## What to produce
Copy every line that holds the string "products" from the data below.

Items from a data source
━━━━━━━━

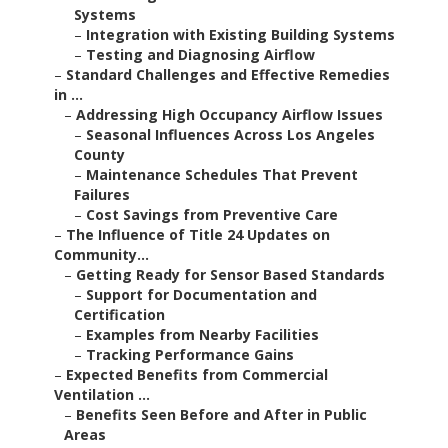
Systems
–
Integration with Existing Building Systems
–
Testing and Diagnosing Airflow
–
Standard Challenges and Effective Remedies
in ...
–
Addressing High Occupancy Airflow Issues
–
Seasonal Influences Across Los Angeles
County
–
Maintenance Schedules That Prevent
Failures
–
Cost Savings from Preventive Care
–
The Influence of Title 24 Updates on
Community...
–
Getting Ready for Sensor Based Standards
–
Support for Documentation and
Certification
–
Examples from Nearby Facilities
–
Tracking Performance Gains
–
Expected Benefits from Commercial
Ventilation ...
–
Benefits Seen Before and After in Public
Areas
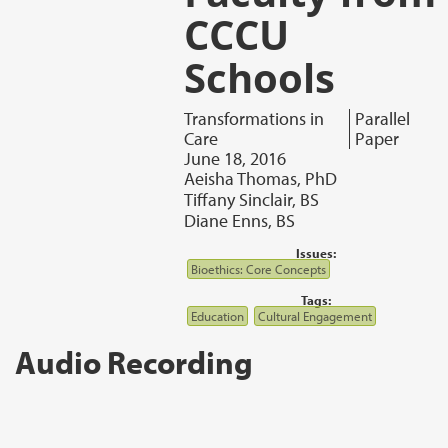
CCCU
Schools
Transformations in
Parallel
Care
Paper
June 18, 2016
Aeisha Thomas, PhD
Tiffany Sinclair, BS
Diane Enns, BS
Issues:
Bioethics: Core Concepts
Tags:
Education
Cultural Engagement
Audio Recording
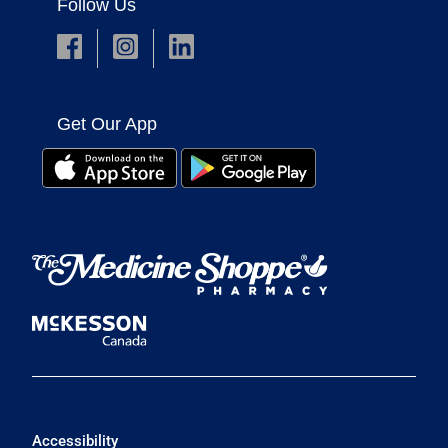
Follow Us
Get Our App
Accessibility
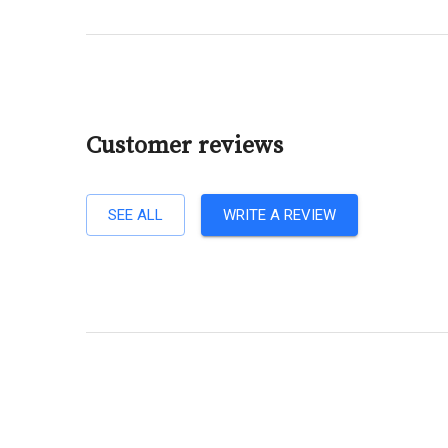
Customer reviews
SEE ALL
WRITE A REVIEW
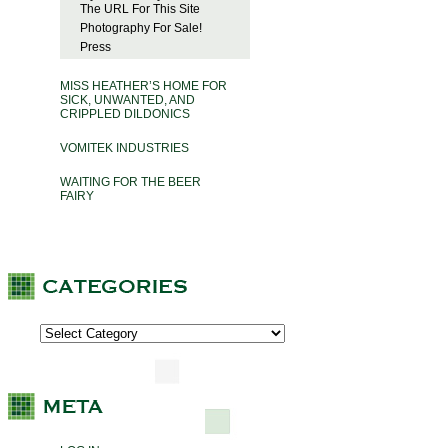
The URL For This Site
Photography For Sale!
Press
MISS HEATHER’S HOME FOR
SICK, UNWANTED, AND
CRIPPLED DILDONICS
VOMITEK INDUSTRIES
WAITING FOR THE BEER
FAIRY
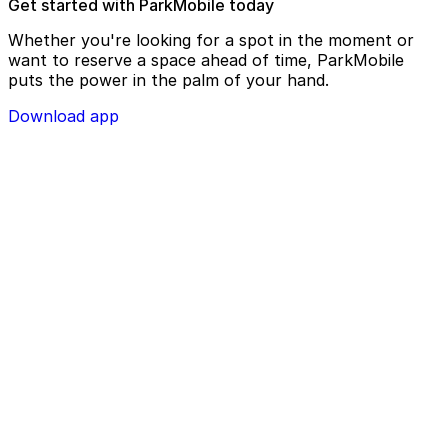
Get started with ParkMobile today
Whether you're looking for a spot in the moment or
want to reserve a space ahead of time, ParkMobile
puts the power in the palm of your hand.
Download app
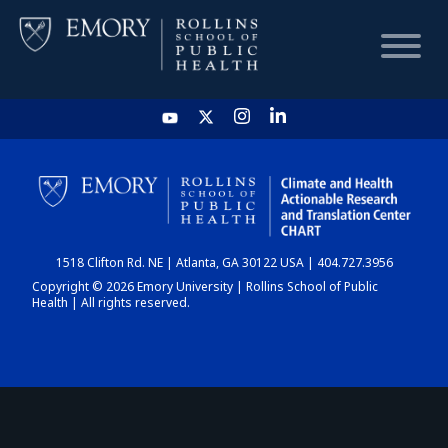
HOME
CHART
1518 Clifton Rd. NE | Atlanta, GA 30122 USA | 404.727.3956
DASHBOARD
Copyright © 2026 Emory University | Rollins School of Public
Health | All rights reserved.
NEWS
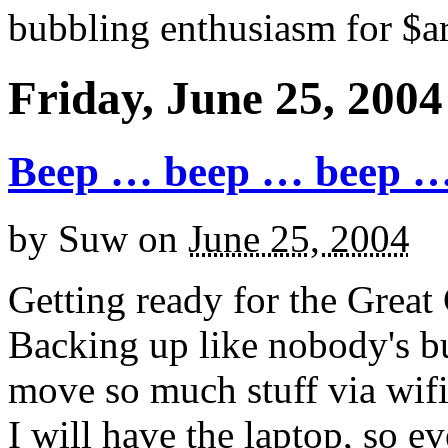
bubbling enthusiasm for $ar
Friday, June 25, 2004
Beep … beep … beep 
by
Suw
on
June 25, 2004
Getting ready for the Great
Backing up like nobody's bus
move so much stuff via wifi
I will have the laptop, so e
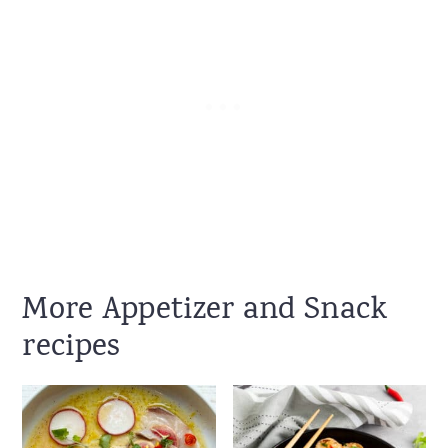
More Appetizer and Snack
recipes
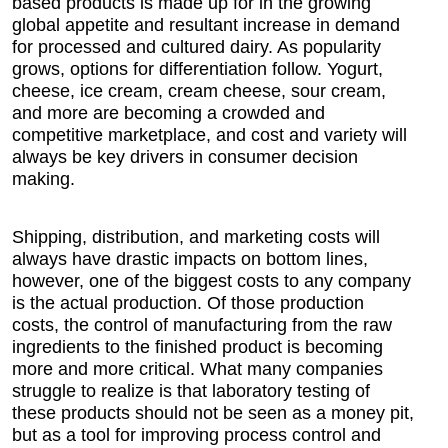
based products is made up for in the growing
global appetite and resultant increase in demand
for processed and cultured dairy. As popularity
grows, options for differentiation follow. Yogurt,
cheese, ice cream, cream cheese, sour cream,
and more are becoming a crowded and
competitive marketplace, and cost and variety will
always be key drivers in consumer decision
making.
Shipping, distribution, and marketing costs will
always have drastic impacts on bottom lines,
however, one of the biggest costs to any company
is the actual production. Of those production
costs, the control of manufacturing from the raw
ingredients to the finished product is becoming
more and more critical. What many companies
struggle to realize is that laboratory testing of
these products should not be seen as a money pit,
but as a tool for improving process control and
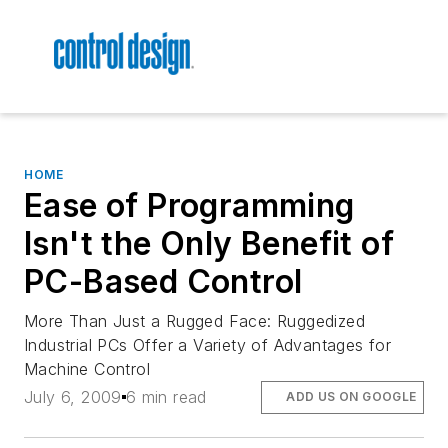
HOME
Ease of Programming
Isn't the Only Benefit of
PC-Based Control
More Than Just a Rugged Face: Ruggedized
Industrial PCs Offer a Variety of Advantages for
Machine Control
July 6, 2009
6 min read
ADD US ON GOOGLE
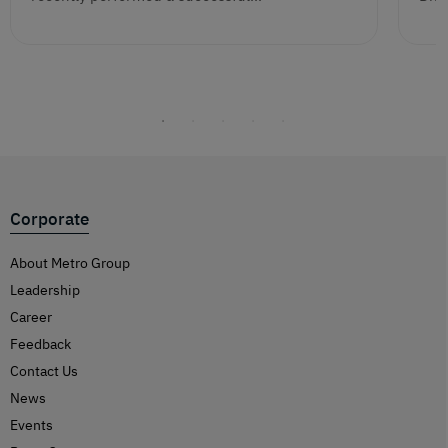
Corporate
About Metro Group
Leadership
Career
Feedback
Contact Us
News
Events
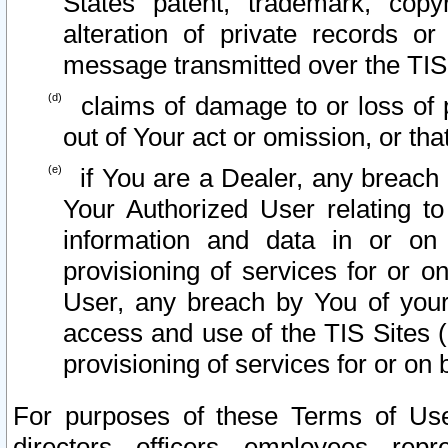
States patent, trademark, copy
alteration of private records o
message transmitted over the TIS
claims of damage to or loss of pr
out of Your act or omission, or th
if You are a Dealer, any breach
Your Authorized User relating t
information and data in or on
provisioning of services for or o
User, any breach by You of your
access and use of the TIS Sites (
provisioning of services for or on 
For purposes of these Terms of U
directors, officers, employees, repr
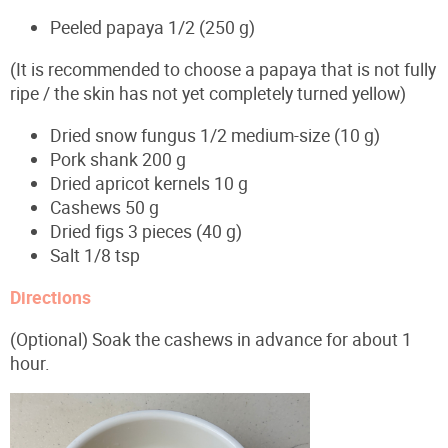
Peeled papaya 1/2 (250 g)
(It is recommended to choose a papaya that is not fully
ripe / the skin has not yet completely turned yellow)
Dried snow fungus 1/2 medium-size (10 g)
Pork shank 200 g
Dried apricot kernels 10 g
Cashews 50 g
Dried figs 3 pieces (40 g)
Salt 1/8 tsp
Directions
(Optional) Soak the cashews in advance for about 1
hour.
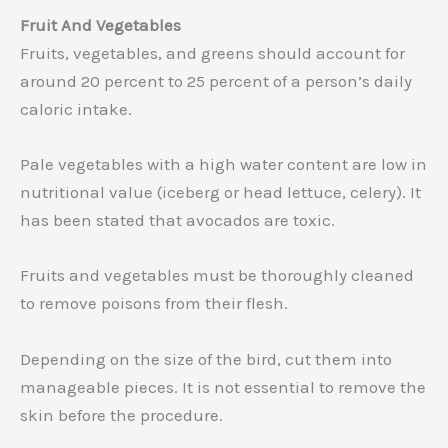
Fruit And Vegetables
Fruits, vegetables, and greens should account for
around 20 percent to 25 percent of a person’s daily
caloric intake.
Pale vegetables with a high water content are low in
nutritional value (iceberg or head lettuce, celery). It
has been stated that avocados are toxic.
Fruits and vegetables must be thoroughly cleaned
to remove poisons from their flesh.
Depending on the size of the bird, cut them into
manageable pieces. It is not essential to remove the
skin before the procedure.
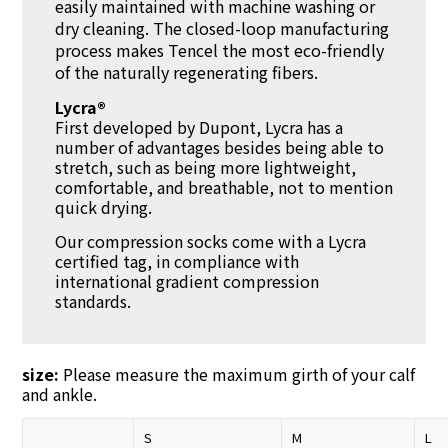
easily maintained with machine washing or
dry cleaning. The closed-loop manufacturing
process makes Tencel the most eco-friendly
of the naturally regenerating fibers.
Lycra®
First developed by Dupont, Lycra has a
number of advantages besides being able to
stretch, such as being more lightweight,
comfortable, and breathable, not to mention
quick drying.
Our compression socks come with a Lycra
certified tag, in compliance with
international gradient compression
standards.
size:
Please measure the maximum girth of your calf
and ankle.
S
M
L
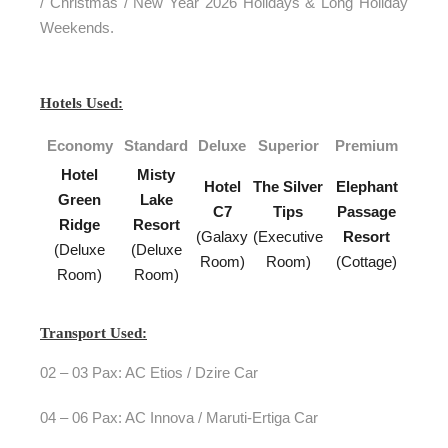
/ Christmas / New Year 2026 Holidays & Long Holiday
Weekends.
Hotels Used:
Economy
Standard
Deluxe
Superior
Premium
Hotel
Misty
Hotel
The Silver
Elephant
Green
Lake
C7
Tips
Passage
Ridge
Resort
(Galaxy
(Executive
Resort
(Deluxe
(Deluxe
Room)
Room)
(Cottage)
Room)
Room)
Transport Used:
02 – 03 Pax: AC Etios / Dzire Car
04 – 06 Pax: AC Innova / Maruti-Ertiga Car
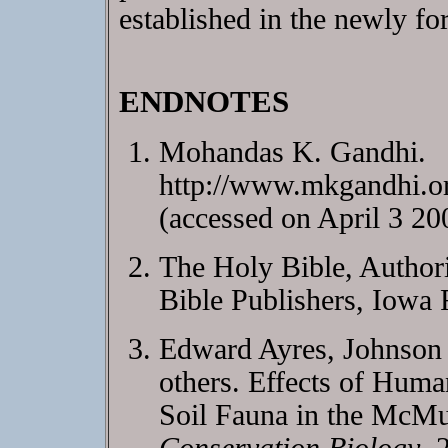
established in the newly fo
ENDNOTES
Mohandas K. Gandhi.
http://www.mkgandhi.o
(accessed on April 3 20
The Holy Bible, Author
Bible Publishers, Iowa 
Edward Ayres, Johnson
others. Effects of Huma
Soil Fauna in the McMur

━━━━━━━━

## Exercise answer
based products is made up for in the growing
these products should not be seen as a money pit,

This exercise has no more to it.